__PROBLEM__
Here is a listing. Reproduce it exactly.

#### DATA

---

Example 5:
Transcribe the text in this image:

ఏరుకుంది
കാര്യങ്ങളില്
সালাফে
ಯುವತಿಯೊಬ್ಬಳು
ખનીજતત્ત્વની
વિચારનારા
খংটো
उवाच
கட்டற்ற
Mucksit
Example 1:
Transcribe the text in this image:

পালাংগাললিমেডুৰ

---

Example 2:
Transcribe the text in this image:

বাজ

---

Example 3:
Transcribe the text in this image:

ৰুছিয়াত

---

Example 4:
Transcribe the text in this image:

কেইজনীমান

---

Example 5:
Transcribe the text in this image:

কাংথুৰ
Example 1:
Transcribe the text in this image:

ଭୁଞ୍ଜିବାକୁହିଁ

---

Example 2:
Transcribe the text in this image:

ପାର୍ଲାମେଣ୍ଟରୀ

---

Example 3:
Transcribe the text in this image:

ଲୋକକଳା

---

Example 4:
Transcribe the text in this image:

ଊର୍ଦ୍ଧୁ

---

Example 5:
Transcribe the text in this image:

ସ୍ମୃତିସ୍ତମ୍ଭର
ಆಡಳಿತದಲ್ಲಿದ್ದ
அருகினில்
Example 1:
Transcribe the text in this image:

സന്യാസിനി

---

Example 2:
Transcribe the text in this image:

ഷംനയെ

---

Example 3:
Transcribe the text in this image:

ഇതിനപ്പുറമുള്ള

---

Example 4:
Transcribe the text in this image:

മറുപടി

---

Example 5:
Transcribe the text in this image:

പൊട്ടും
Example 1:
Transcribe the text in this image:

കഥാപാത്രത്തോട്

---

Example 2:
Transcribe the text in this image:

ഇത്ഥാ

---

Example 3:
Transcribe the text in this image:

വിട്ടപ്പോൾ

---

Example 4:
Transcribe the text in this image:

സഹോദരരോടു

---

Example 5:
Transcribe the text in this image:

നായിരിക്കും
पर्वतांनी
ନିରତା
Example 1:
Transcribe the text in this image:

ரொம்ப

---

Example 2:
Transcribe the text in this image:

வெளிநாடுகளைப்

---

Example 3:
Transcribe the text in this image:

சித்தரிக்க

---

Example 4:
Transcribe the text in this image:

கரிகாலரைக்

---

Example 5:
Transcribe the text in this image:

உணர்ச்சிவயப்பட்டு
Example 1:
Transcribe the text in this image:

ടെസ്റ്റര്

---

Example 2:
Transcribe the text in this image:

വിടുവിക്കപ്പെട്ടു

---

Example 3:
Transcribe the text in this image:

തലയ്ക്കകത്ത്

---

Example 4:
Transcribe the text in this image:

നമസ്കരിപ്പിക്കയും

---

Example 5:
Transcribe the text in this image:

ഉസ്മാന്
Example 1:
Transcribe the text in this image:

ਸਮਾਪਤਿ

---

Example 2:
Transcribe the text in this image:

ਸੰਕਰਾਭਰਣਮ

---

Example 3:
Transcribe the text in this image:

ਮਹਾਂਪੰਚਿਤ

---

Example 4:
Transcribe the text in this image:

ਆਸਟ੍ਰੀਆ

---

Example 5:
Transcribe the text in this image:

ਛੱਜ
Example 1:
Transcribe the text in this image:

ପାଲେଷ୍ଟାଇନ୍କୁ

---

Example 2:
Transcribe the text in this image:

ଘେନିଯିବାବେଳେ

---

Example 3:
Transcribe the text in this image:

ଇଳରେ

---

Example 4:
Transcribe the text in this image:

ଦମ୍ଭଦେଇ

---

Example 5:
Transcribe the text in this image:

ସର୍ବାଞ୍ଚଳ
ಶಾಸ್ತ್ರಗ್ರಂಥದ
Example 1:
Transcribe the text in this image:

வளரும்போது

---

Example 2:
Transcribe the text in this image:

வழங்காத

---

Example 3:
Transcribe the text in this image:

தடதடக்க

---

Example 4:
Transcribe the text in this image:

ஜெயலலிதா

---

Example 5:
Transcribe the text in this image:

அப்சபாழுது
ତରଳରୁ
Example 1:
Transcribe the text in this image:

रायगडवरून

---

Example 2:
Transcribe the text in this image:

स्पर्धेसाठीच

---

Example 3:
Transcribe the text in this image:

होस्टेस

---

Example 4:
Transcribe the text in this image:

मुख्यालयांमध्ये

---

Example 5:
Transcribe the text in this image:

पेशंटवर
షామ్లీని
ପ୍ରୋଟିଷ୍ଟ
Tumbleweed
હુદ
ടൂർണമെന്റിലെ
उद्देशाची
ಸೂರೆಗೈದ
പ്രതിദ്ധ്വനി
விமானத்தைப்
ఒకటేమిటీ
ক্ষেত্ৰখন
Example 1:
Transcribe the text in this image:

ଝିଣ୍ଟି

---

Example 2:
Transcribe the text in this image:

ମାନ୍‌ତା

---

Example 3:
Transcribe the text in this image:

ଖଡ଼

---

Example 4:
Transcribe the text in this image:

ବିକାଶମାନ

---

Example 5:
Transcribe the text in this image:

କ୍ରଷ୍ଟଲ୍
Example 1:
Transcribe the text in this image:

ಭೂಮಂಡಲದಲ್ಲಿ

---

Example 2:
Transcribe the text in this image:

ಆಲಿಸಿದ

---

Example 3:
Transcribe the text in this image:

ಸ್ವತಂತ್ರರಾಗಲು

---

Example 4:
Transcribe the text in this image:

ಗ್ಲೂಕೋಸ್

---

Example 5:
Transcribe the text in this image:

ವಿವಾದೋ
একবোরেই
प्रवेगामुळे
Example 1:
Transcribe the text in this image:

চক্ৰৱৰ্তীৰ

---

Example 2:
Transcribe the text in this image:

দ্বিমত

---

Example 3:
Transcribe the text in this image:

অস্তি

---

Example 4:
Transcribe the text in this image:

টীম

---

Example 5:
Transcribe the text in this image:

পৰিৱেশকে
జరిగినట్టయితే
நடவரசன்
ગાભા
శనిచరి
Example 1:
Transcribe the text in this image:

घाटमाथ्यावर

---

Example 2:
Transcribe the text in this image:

########

__RESPONSE__
---

Example 5:
Transcribe the text in this image:

ఏరుకుంది
കാര്യങ്ങളില്
সালাফে
ಯುವತಿಯೊಬ್ಬಳು
ખનીજતત્ત્વની
વિચારનારા
খংটো
उवाच
கட்டற்ற
Mucksit
Example 1:
Transcribe the text in this image:

পালাংগাললিমেডুৰ

---

Example 2:
Transcribe the text in this image:

বাজ

---

Example 3:
Transcribe the text in this image:

ৰুছিয়াত

---

Example 4:
Transcribe the text in this image:

কেইজনীমান

---

Example 5:
Transcribe the text in this image:

কাংথুৰ
Example 1:
Transcribe the text in this image:

ଭୁଞ୍ଜିବାକୁହିଁ

---

Example 2:
Transcribe the text in this image:

ପାର୍ଲାମେଣ୍ଟରୀ

---

Example 3:
Transcribe the text in this image:

ଲୋକକଳା

---

Example 4:
Transcribe the text in this image:

ଊର୍ଦ୍ଧୁ

---

Example 5:
Transcribe the text in this image:

ସ୍ମୃତିସ୍ତମ୍ଭର
ಆಡಳಿತದಲ್ಲಿದ್ದ
அருகினில்
Example 1:
Transcribe the text in this image:

സന്യാസിനി

---

Example 2:
Transcribe the text in this image:

ഷംനയെ

---

Example 3:
Transcribe the text in this image:

ഇതിനപ്പുറമുള്ള

---

Example 4:
Transcribe the text in this image:

മറുപടി

---

Example 5:
Transcribe the text in this image:

പൊട്ടും
Example 1:
Transcribe the text in this image:

കഥാപാത്രത്തോട്

---

Example 2:
Transcribe the text in this image:

ഇത്ഥാ

---

Example 3:
Transcribe the text in this image:

വിട്ടപ്പോൾ

---

Example 4:
Transcribe the text in this image:

സഹോദരരോടു

---

Example 5:
Transcribe the text in this image:

നായിരിക്കും
पर्वतांनी
ନିରତା
Example 1:
Transcribe the text in this image:

ரொம்ப

---

Example 2:
Transcribe the text in this image:

வெளிநாடுகளைப்

---

Example 3:
Transcribe the text in this image:

சித்தரிக்க

---

Example 4:
Transcribe the text in this image:

கரிகாலரைக்

---

Example 5:
Transcribe the text in this image:

உணர்ச்சிவயப்பட்டு
Example 1:
Transcribe the text in this image:

ടെസ്റ്റര്

---

Example 2:
Transcribe the text in this image:

വിടുവിക്കപ്പെട്ടു

---

Example 3:
Transcribe the text in this image:

തലയ്ക്കകത്ത്

---

Example 4:
Transcribe the text in this image:

നമസ്കരിപ്പിക്കയും

---

Example 5:
Transcribe the text in this image:

ഉസ്മാന്
Example 1:
Transcribe the text in this image:

ਸਮਾਪਤਿ

---

Example 2:
Transcribe the text in this image:

ਸੰਕਰਾਭਰਣਮ

---

Example 3:
Transcribe the text in this image:

ਮਹਾਂਪੰਚਿਤ

---

Example 4:
Transcribe the text in this image:

ਆਸਟ੍ਰੀਆ

---

Example 5:
Transcribe the text in this image:

ਛੱਜ
Example 1:
Transcribe the text in this image:

ପାଲେଷ୍ଟାଇନ୍କୁ

---

Example 2:
Transcribe the text in this image:

ଘେନିଯିବାବେଳେ

---

Example 3:
Transcribe the text in this image:

ଇଳରେ

---

Example 4:
Transcribe the text in this image:

ଦମ୍ଭଦେଇ

---

Example 5:
Transcribe the text in this image:

ସର୍ବାଞ୍ଚଳ
ಶಾಸ್ತ್ರಗ್ರಂಥದ
Example 1:
Transcribe the text in this image:

வளரும்போது

---

Example 2:
Transcribe the text in this image:

வழங்காத

---

Example 3:
Transcribe the text in this image:

தடதடக்க

---

Example 4:
Transcribe the text in this image:

ஜெயலலிதா

---

Example 5:
Transcribe the text in this image:

அப்சபாழுது
ତରଳରୁ
Example 1:
Transcribe the text in this image:

रायगडवरून

---

Example 2:
Transcribe the text in this image:

स्पर्धेसाठीच

---

Example 3:
Transcribe the text in this image:

होस्टेस

---

Example 4:
Transcribe the text in this image:

मुख्यालयांमध्ये

---

Example 5:
Transcribe the text in this image:

पेशंटवर
షామ్లీని
ପ୍ରୋଟିଷ୍ଟ
Tumbleweed
હુદ
ടൂർണമെന്റിലെ
उद्देशाची
ಸೂರೆಗೈದ
പ്രതിദ്ധ്വനി
விமானத்தைப்
ఒకటేమిటీ
ক্ষেত্ৰখন
Example 1:
Transcribe the text in this image:

ଝିଣ୍ଟି

---

Example 2:
Transcribe the text in this image:

ମାନ୍‌ତା

---

Example 3:
Transcribe the text in this image:

ଖଡ଼

---

Example 4:
Transcribe the text in this image:

ବିକାଶମାନ

---

Example 5:
Transcribe the text in this image:

କ୍ରଷ୍ଟଲ୍
Example 1:
Transcribe the text in this image:

ಭೂಮಂಡಲದಲ್ಲಿ

---

Example 2:
Transcribe the text in this image:

ಆಲಿಸಿದ

---

Example 3:
Transcribe the text in this image:

ಸ್ವತಂತ್ರರಾಗಲು

---

Example 4:
Transcribe the text in this image:

ಗ್ಲೂಕೋಸ್

---

Example 5:
Transcribe the text in this image:

ವಿವಾದೋ
একবোরেই
प्रवेगामुळे
Example 1:
Transcribe the text in this image:

চক্ৰৱৰ্তীৰ

---

Example 2:
Transcribe the text in this image:

দ্বিমত

---

Example 3:
Transcribe the text in this image:

অস্তি

---

Example 4:
Transcribe the text in this image:

টীম

---

Example 5:
Transcribe the text in this image:

পৰিৱেশকে
జరిగినట్టయితే
நடவரசன்
ગાભા
శనిచరి
Example 1:
Transcribe the text in this image:

घाटमाथ्यावर

---

Example 2:
Transcribe the text in this image:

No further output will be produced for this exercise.